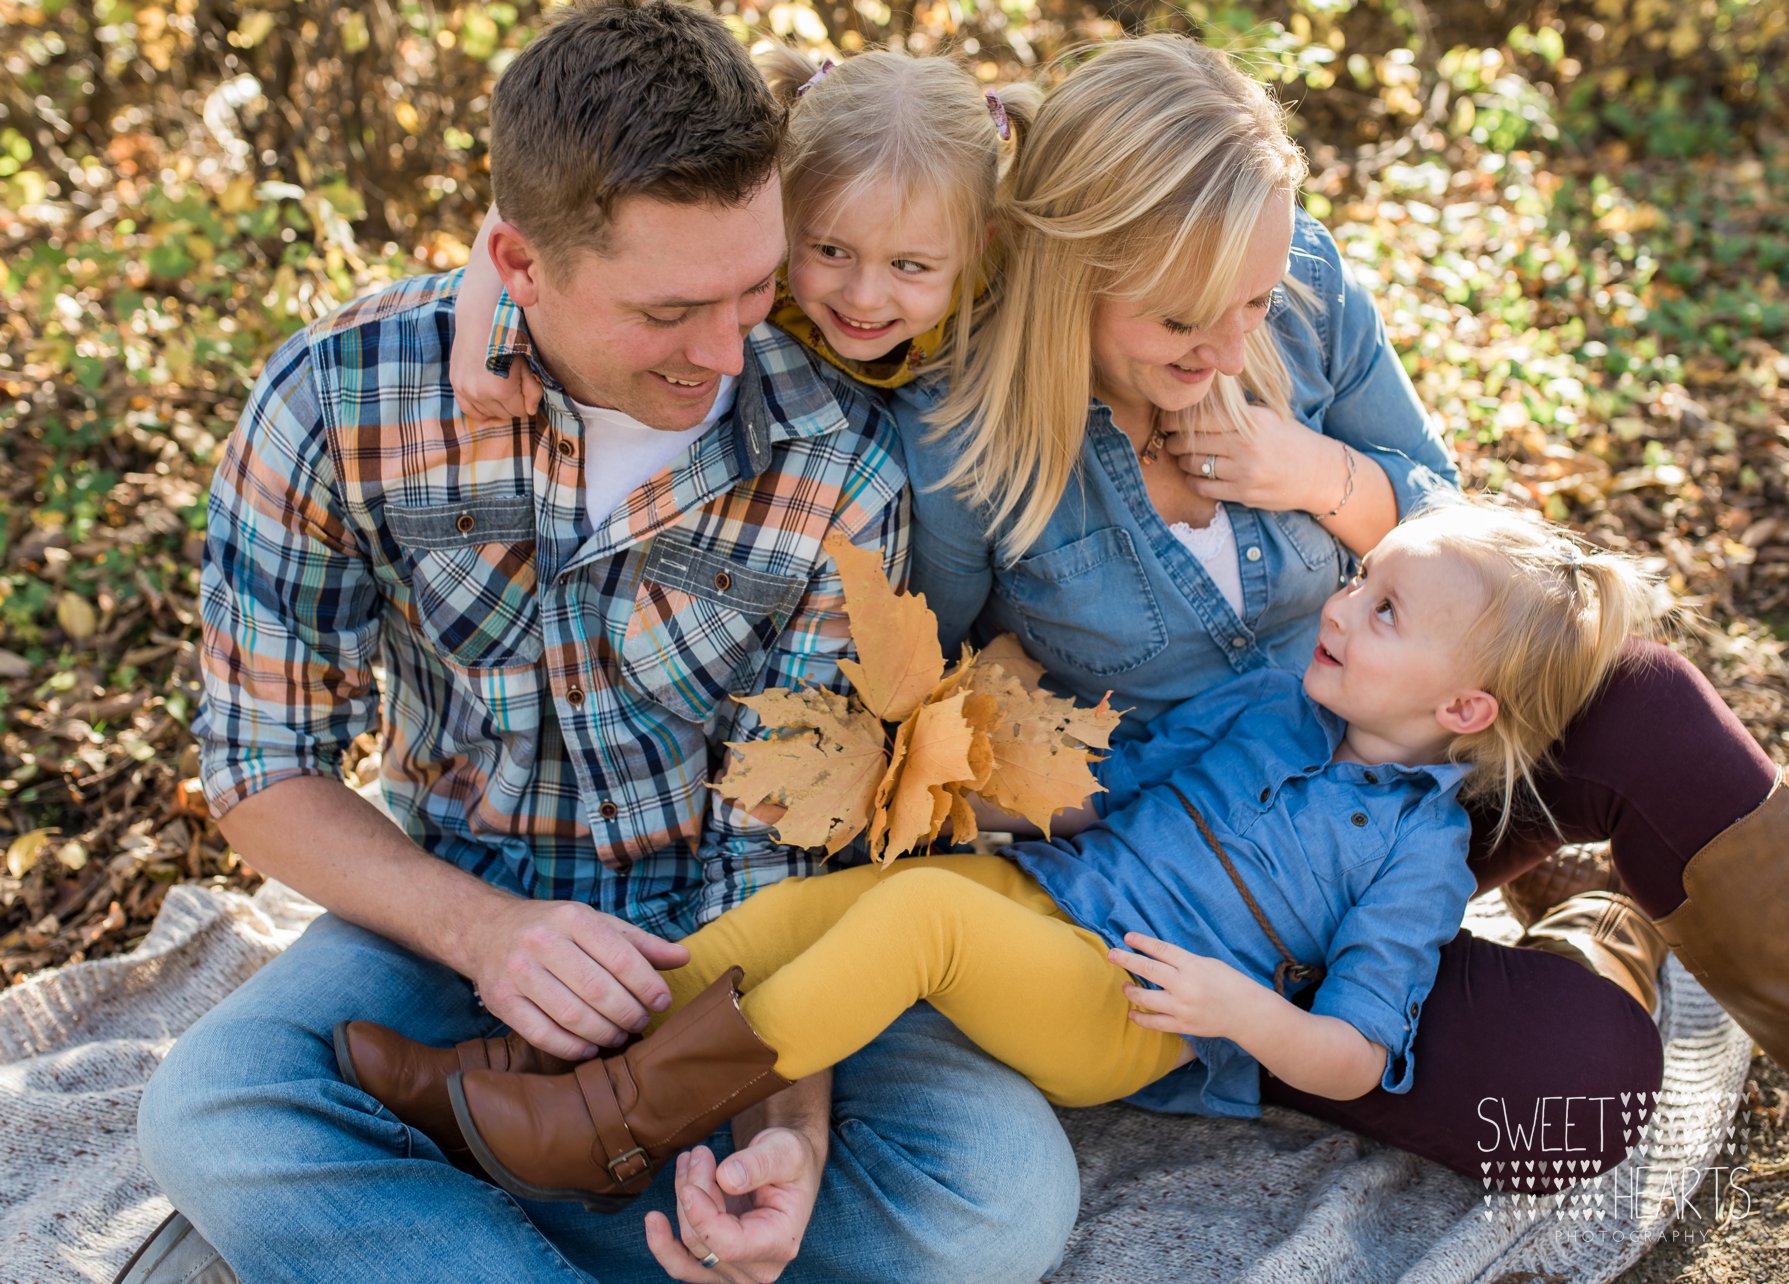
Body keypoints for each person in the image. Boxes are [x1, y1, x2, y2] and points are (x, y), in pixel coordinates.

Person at [130, 4, 1080, 1282]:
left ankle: (481, 1181)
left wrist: (780, 1130)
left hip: (748, 942)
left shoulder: (836, 453)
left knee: (995, 1198)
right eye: (671, 310)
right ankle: (553, 1172)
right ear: (515, 263)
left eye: (755, 286)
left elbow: (781, 844)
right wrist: (485, 937)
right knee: (211, 1115)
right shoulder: (337, 404)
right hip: (462, 907)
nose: (729, 350)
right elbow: (261, 765)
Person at [898, 32, 1789, 1190]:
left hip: (1415, 763)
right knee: (1577, 1099)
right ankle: (1600, 928)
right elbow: (933, 697)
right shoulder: (964, 443)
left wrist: (1325, 478)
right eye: (1182, 322)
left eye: (1254, 300)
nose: (1232, 348)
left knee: (1642, 695)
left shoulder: (1305, 292)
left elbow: (1477, 553)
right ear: (1073, 273)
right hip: (1230, 893)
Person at [338, 500, 1664, 1209]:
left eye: (1385, 610)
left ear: (1462, 712)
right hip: (1048, 894)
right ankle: (507, 1073)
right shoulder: (1276, 698)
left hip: (1131, 1005)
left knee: (921, 926)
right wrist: (1014, 791)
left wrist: (1244, 1011)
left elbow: (1361, 1052)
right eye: (1357, 577)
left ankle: (610, 1127)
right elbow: (1122, 782)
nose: (1343, 605)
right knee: (823, 908)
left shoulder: (1418, 853)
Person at [452, 46, 1039, 422]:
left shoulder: (1000, 285)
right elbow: (531, 197)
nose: (863, 296)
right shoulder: (749, 254)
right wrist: (477, 321)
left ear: (977, 244)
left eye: (909, 266)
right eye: (830, 250)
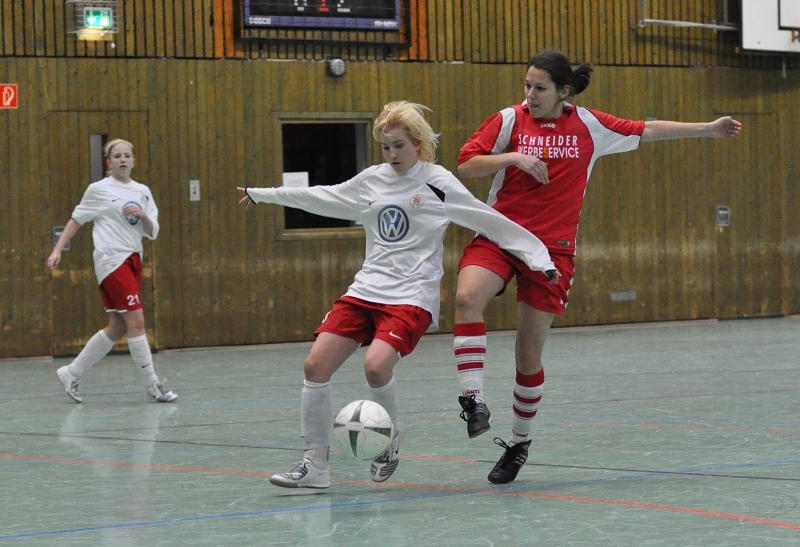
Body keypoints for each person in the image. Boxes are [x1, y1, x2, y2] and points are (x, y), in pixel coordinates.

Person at [452, 49, 742, 484]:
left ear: (564, 92)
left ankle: (518, 443)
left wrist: (708, 128)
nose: (530, 94)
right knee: (466, 297)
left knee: (528, 355)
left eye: (540, 88)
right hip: (501, 236)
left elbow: (647, 129)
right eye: (527, 85)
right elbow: (466, 164)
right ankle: (473, 400)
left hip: (552, 251)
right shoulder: (509, 120)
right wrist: (511, 158)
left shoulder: (589, 125)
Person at [237, 101, 558, 489]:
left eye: (399, 146)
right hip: (366, 289)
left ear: (418, 143)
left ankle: (389, 440)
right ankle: (315, 465)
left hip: (411, 296)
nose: (391, 154)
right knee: (315, 366)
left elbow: (488, 220)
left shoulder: (438, 182)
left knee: (375, 367)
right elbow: (322, 196)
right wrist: (263, 195)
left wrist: (539, 257)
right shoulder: (371, 180)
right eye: (386, 147)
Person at [48, 139, 177, 404]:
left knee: (118, 327)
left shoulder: (142, 191)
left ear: (133, 160)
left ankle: (71, 372)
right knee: (137, 322)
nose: (122, 160)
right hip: (111, 260)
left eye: (127, 155)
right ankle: (153, 385)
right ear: (109, 162)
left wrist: (142, 215)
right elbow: (76, 219)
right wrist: (57, 249)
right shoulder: (99, 189)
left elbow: (152, 232)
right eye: (117, 156)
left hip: (133, 259)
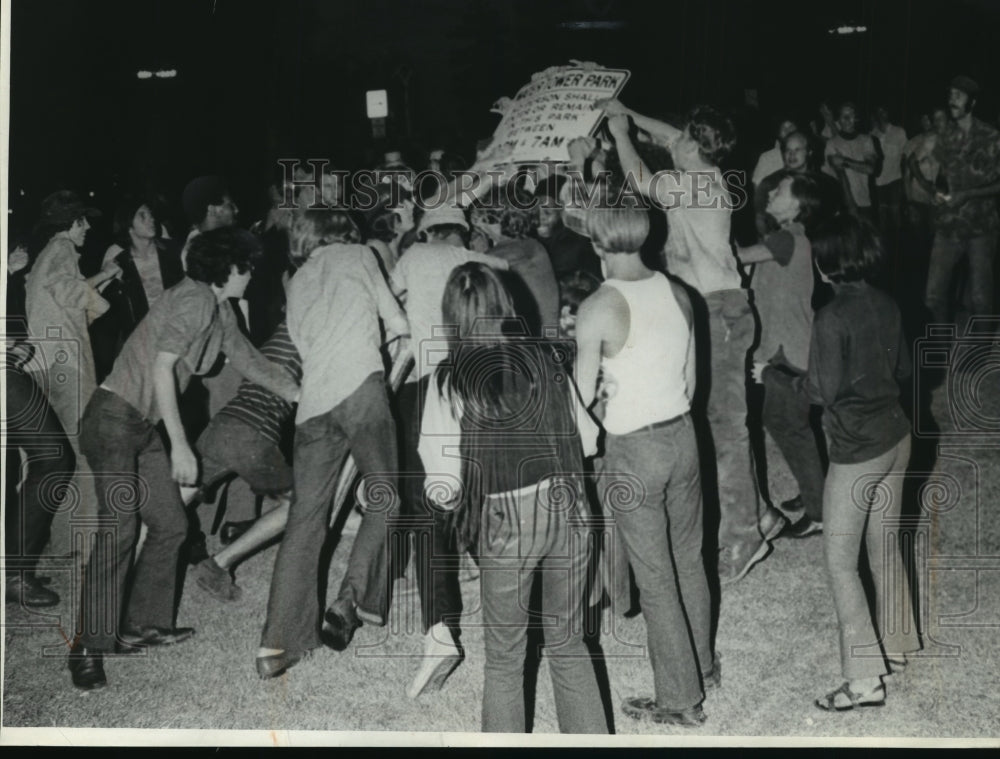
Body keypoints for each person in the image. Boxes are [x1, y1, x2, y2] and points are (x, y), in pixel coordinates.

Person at [68, 227, 300, 691]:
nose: (253, 274)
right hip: (113, 418)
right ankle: (88, 647)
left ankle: (144, 624)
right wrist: (179, 444)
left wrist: (302, 395)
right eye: (248, 266)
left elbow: (251, 363)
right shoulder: (194, 298)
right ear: (229, 268)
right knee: (121, 528)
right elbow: (160, 368)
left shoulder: (220, 309)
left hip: (140, 425)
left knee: (172, 524)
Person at [596, 97, 786, 584]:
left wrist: (620, 134)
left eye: (683, 139)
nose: (671, 141)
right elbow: (666, 134)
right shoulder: (705, 173)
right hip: (715, 308)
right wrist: (632, 114)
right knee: (720, 422)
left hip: (719, 310)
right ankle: (760, 512)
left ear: (697, 149)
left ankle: (743, 536)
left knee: (725, 430)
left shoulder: (693, 186)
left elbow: (640, 180)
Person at [421, 261, 607, 733]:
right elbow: (588, 441)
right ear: (505, 303)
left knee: (505, 660)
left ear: (450, 317)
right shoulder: (547, 359)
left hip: (505, 518)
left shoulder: (447, 381)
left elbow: (444, 487)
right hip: (569, 506)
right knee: (568, 642)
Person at [575, 206, 716, 727]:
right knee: (689, 558)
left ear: (597, 244)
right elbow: (692, 381)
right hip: (682, 436)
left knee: (654, 577)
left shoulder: (599, 306)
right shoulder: (679, 292)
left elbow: (580, 398)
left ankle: (681, 697)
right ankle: (702, 663)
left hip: (634, 449)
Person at [257, 209, 409, 679]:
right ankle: (351, 599)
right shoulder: (360, 253)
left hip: (313, 406)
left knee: (305, 520)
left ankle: (276, 645)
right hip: (361, 388)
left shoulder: (296, 279)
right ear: (341, 231)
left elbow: (303, 343)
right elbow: (398, 322)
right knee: (386, 496)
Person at [386, 204, 510, 697]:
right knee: (475, 492)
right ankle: (513, 600)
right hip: (479, 381)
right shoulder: (466, 255)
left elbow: (390, 302)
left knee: (427, 509)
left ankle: (439, 628)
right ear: (461, 228)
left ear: (425, 228)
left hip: (426, 387)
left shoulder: (414, 254)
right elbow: (503, 277)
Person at [807, 212, 921, 711]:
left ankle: (863, 683)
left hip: (857, 453)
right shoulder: (888, 302)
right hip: (898, 438)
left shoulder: (831, 317)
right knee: (885, 546)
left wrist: (780, 375)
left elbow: (821, 390)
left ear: (825, 261)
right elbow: (904, 369)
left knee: (839, 563)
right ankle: (895, 647)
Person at [24, 191, 122, 558]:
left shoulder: (43, 258)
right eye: (83, 220)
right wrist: (106, 272)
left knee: (50, 454)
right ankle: (79, 538)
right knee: (83, 447)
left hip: (42, 363)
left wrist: (101, 282)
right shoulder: (63, 249)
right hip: (66, 362)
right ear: (70, 222)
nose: (88, 227)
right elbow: (70, 293)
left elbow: (71, 303)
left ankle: (52, 537)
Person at [187, 319, 301, 602]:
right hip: (254, 435)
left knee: (170, 504)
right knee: (296, 506)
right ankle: (218, 564)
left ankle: (122, 558)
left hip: (221, 425)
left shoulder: (285, 328)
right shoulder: (315, 331)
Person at [739, 174, 826, 537]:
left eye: (781, 191)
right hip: (787, 347)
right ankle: (813, 494)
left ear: (797, 206)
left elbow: (738, 258)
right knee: (786, 425)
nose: (772, 192)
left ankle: (820, 511)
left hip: (790, 351)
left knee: (792, 428)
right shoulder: (790, 238)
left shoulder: (787, 239)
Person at [922, 75, 1000, 325]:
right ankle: (945, 358)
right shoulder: (945, 137)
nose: (952, 100)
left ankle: (979, 359)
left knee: (980, 301)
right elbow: (943, 178)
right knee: (932, 297)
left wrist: (968, 194)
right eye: (950, 95)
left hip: (981, 228)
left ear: (972, 102)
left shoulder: (991, 137)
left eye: (959, 95)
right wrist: (937, 194)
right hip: (948, 226)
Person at [91, 196, 184, 381]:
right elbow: (98, 306)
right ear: (129, 225)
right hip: (142, 348)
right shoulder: (120, 263)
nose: (151, 219)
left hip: (178, 341)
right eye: (142, 216)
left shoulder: (173, 251)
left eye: (150, 215)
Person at [823, 103, 880, 219]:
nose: (847, 119)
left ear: (856, 118)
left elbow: (870, 169)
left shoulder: (866, 140)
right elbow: (834, 173)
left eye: (851, 115)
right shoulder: (832, 143)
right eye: (844, 116)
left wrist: (844, 161)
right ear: (838, 120)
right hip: (842, 204)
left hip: (864, 202)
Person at [870, 105, 908, 266]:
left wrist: (906, 182)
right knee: (882, 219)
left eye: (884, 110)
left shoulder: (899, 132)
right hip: (879, 183)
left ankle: (902, 252)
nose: (882, 114)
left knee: (896, 216)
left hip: (895, 180)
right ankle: (886, 256)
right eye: (879, 111)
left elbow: (905, 156)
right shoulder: (873, 134)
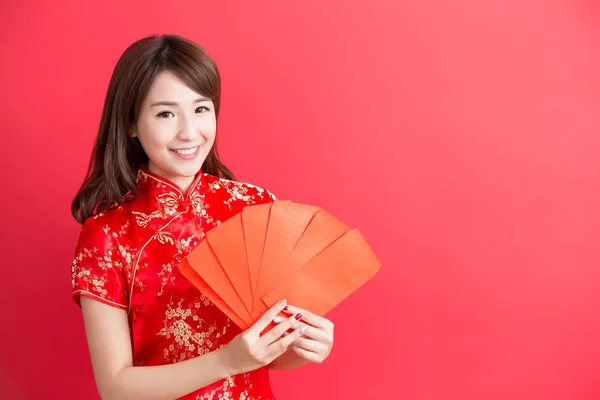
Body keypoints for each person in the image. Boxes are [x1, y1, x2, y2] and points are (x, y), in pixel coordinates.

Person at [70, 34, 335, 400]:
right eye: (165, 113)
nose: (188, 132)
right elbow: (116, 388)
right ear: (131, 124)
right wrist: (228, 361)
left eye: (201, 109)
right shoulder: (107, 236)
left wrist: (304, 347)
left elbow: (267, 353)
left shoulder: (254, 207)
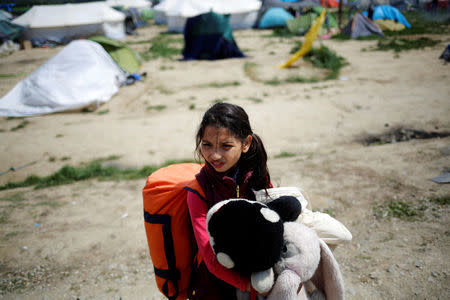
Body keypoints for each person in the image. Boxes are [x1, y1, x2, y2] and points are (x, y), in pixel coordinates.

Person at [187, 102, 271, 299]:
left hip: (259, 275)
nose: (214, 155)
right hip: (215, 287)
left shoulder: (257, 177)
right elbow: (209, 257)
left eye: (226, 146)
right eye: (207, 145)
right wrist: (248, 286)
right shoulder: (197, 191)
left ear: (246, 143)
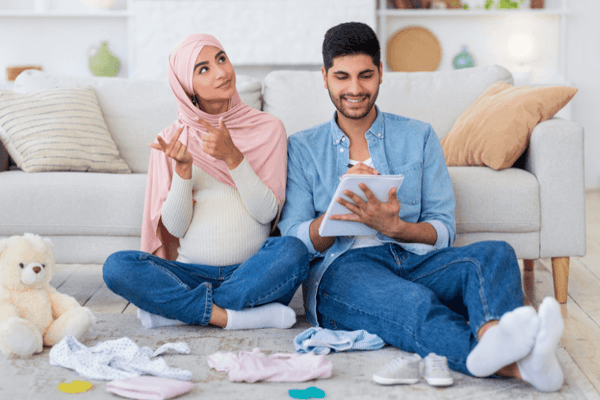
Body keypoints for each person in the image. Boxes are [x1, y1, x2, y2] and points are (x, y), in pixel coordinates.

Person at [277, 22, 564, 392]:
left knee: (494, 254)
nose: (354, 89)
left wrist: (396, 227)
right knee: (414, 302)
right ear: (325, 77)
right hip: (344, 271)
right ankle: (520, 368)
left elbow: (443, 228)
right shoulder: (302, 147)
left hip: (411, 257)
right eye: (342, 77)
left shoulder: (419, 136)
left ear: (381, 73)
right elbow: (292, 239)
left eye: (365, 75)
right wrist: (337, 217)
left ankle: (494, 335)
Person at [103, 33, 309, 331]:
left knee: (293, 251)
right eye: (204, 69)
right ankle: (233, 317)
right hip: (191, 274)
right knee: (117, 267)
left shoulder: (268, 128)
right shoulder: (173, 140)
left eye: (222, 59)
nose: (222, 72)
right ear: (188, 88)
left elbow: (266, 214)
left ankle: (178, 310)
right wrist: (184, 170)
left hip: (252, 271)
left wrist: (233, 157)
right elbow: (175, 229)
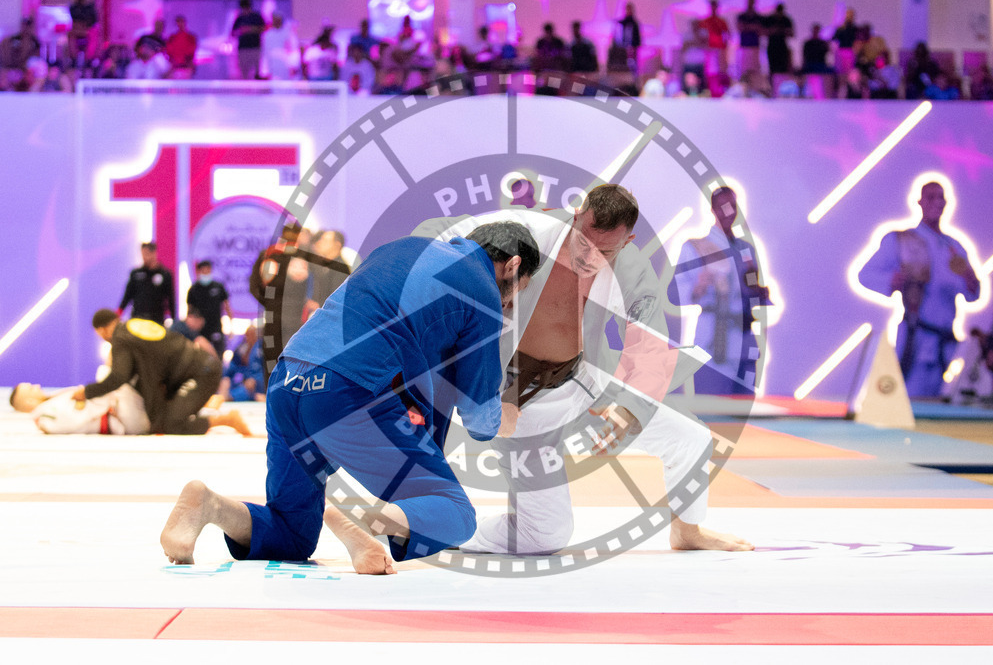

########################################

● GOAL OF THE EXERCISE:
Using the data above, retype exactly the lines from the line with "left knee: (1642, 695)" to the line with "left wrist: (302, 395)", inclusive. No pictures and nothing else.

● ANSWER AREA:
left knee: (1642, 695)
left shoulder: (1305, 292)
left elbow: (1477, 553)
right ear: (1073, 273)
right hip: (1230, 893)
Person at [338, 500, 1664, 1209]:
left eye: (1385, 610)
left ear: (1462, 712)
right hip: (1048, 894)
right ankle: (507, 1073)
right shoulder: (1276, 698)
left hip: (1131, 1005)
left knee: (921, 926)
right wrist: (1014, 791)
left wrist: (1244, 1011)
left elbow: (1361, 1052)
right eye: (1357, 577)
left ankle: (610, 1127)
right elbow: (1122, 782)
nose: (1343, 605)
right knee: (823, 908)
left shoulder: (1418, 853)
Person at [452, 46, 1039, 422]:
left shoulder: (1000, 285)
right elbow: (531, 197)
nose: (863, 296)
right shoulder: (749, 254)
right wrist: (477, 321)
left ear: (977, 244)
left eye: (909, 266)
right eye: (830, 250)
Body keypoints for each person in the image. Boxes are [x1, y1, x2, y2] and points are (x, y), in pixel coordinates.

Person at [452, 49, 742, 484]:
left ear: (564, 92)
left ankle: (518, 443)
left wrist: (708, 128)
nose: (530, 94)
right knee: (466, 297)
left knee: (528, 355)
left eye: (540, 88)
right hip: (501, 236)
left elbow: (647, 129)
right eye: (527, 85)
right elbow: (466, 164)
right ankle: (473, 400)
left hip: (552, 251)
right shoulder: (509, 120)
right wrist: (511, 158)
left shoulder: (589, 125)
Person at [237, 101, 558, 489]:
left eye: (399, 146)
right hip: (366, 289)
left ear: (418, 143)
left ankle: (389, 440)
right ankle: (315, 465)
left hip: (411, 296)
nose: (391, 154)
right knee: (315, 366)
left elbow: (488, 220)
left shoulder: (438, 182)
left knee: (375, 367)
right elbow: (322, 196)
right wrist: (263, 195)
left wrist: (539, 257)
right shoulder: (371, 180)
right eye: (386, 147)
Person at [48, 139, 177, 404]:
left knee: (118, 327)
left shoulder: (142, 191)
left ear: (133, 160)
left ankle: (71, 372)
right knee: (137, 322)
nose: (122, 160)
right hip: (111, 260)
left eye: (127, 155)
right ankle: (153, 385)
right ear: (109, 162)
left wrist: (142, 215)
right elbow: (76, 219)
right wrist: (57, 249)
right shoulder: (99, 189)
left elbow: (152, 232)
right eye: (117, 156)
left hip: (133, 259)
Body keypoints for each person in the image. Boxes are [x1, y1, x2, y2] and points are (x, y), in pixel coordinates.

Person at [68, 227, 300, 691]:
nose: (253, 274)
right hip: (113, 418)
right ankle: (88, 647)
left ankle: (144, 624)
right wrist: (179, 444)
left wrist: (302, 395)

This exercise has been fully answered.